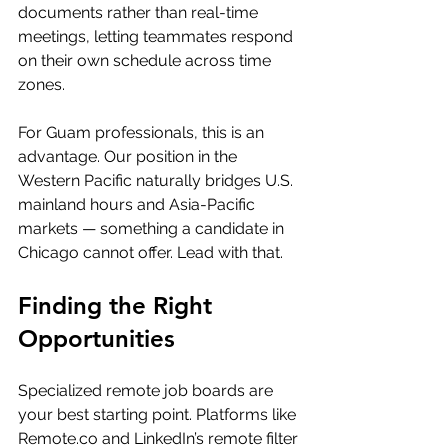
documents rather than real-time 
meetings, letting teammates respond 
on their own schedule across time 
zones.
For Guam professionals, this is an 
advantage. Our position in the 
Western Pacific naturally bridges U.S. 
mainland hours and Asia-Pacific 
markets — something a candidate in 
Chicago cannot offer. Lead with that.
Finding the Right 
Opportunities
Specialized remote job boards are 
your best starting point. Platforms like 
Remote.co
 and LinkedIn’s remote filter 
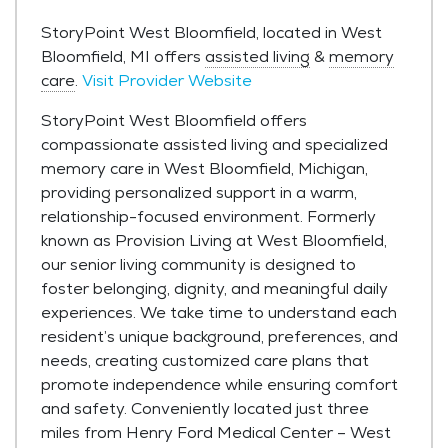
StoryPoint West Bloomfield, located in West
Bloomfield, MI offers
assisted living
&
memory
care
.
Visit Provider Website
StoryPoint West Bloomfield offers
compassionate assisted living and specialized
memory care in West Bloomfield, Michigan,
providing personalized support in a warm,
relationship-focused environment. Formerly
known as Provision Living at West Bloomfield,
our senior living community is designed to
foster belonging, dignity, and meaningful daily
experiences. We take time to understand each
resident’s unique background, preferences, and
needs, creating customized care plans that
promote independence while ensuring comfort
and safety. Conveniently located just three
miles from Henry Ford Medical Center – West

========

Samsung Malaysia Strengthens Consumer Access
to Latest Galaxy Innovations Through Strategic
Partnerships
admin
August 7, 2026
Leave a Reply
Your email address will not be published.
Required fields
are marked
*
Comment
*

========

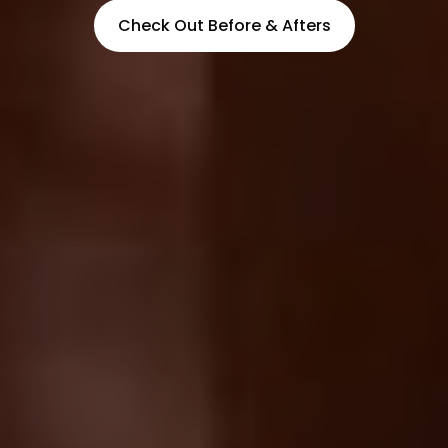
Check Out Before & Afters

========

Copy, exactly and only, the lines above that begin with the one containing "our senior living community is designed to" and finish with the one containing "and safety. Conveniently located just three".

our senior living community is designed to
foster belonging, dignity, and meaningful daily
experiences. We take time to understand each
resident’s unique background, preferences, and
needs, creating customized care plans that
promote independence while ensuring comfort
and safety. Conveniently located just three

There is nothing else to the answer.